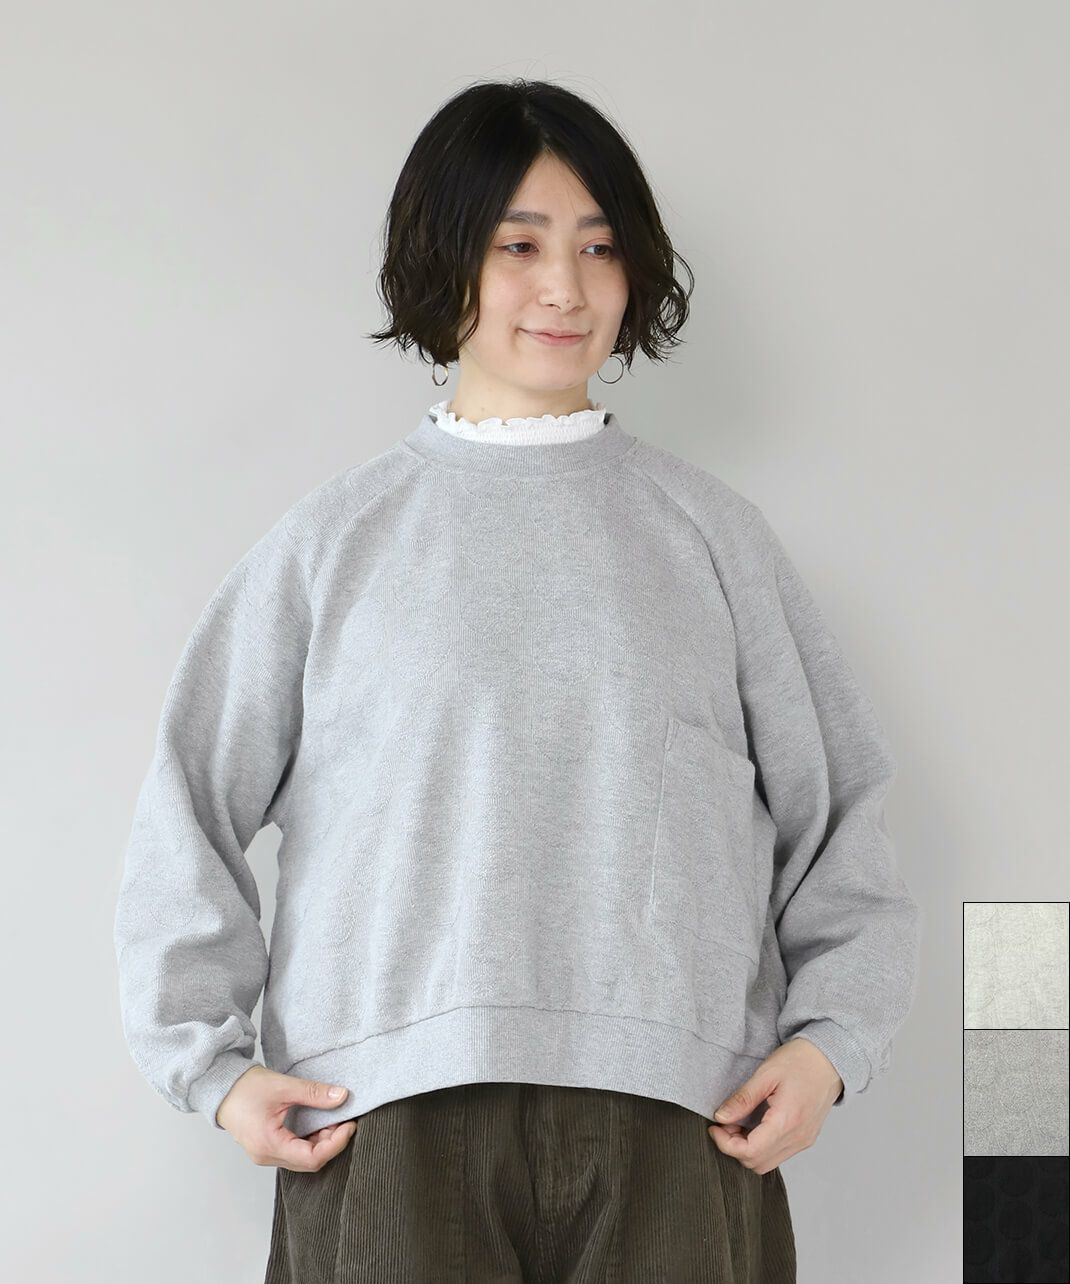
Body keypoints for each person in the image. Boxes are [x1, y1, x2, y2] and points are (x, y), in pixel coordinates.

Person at [113, 78, 922, 1282]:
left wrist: (830, 1046)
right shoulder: (331, 545)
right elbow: (187, 801)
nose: (565, 288)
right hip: (384, 1126)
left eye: (599, 247)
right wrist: (212, 1070)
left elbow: (842, 818)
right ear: (441, 260)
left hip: (680, 1125)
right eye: (519, 245)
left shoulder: (714, 541)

::::::::::

- [Task details]: Please retype the records above exactly, excluding every picture.

- [Task result]:
Body keypoints for each person in the image. Boxes are [x1, y1, x2, y2] and points are (x, y), in pixel coordinates.

Person at [113, 78, 922, 1282]:
left wrist: (830, 1046)
right shoulder: (331, 545)
right elbow: (187, 801)
nose: (565, 288)
right hip: (384, 1126)
left eye: (599, 247)
right wrist: (212, 1070)
left elbow: (842, 818)
right ear: (441, 260)
left hip: (680, 1125)
right eye: (519, 245)
left shoulder: (714, 541)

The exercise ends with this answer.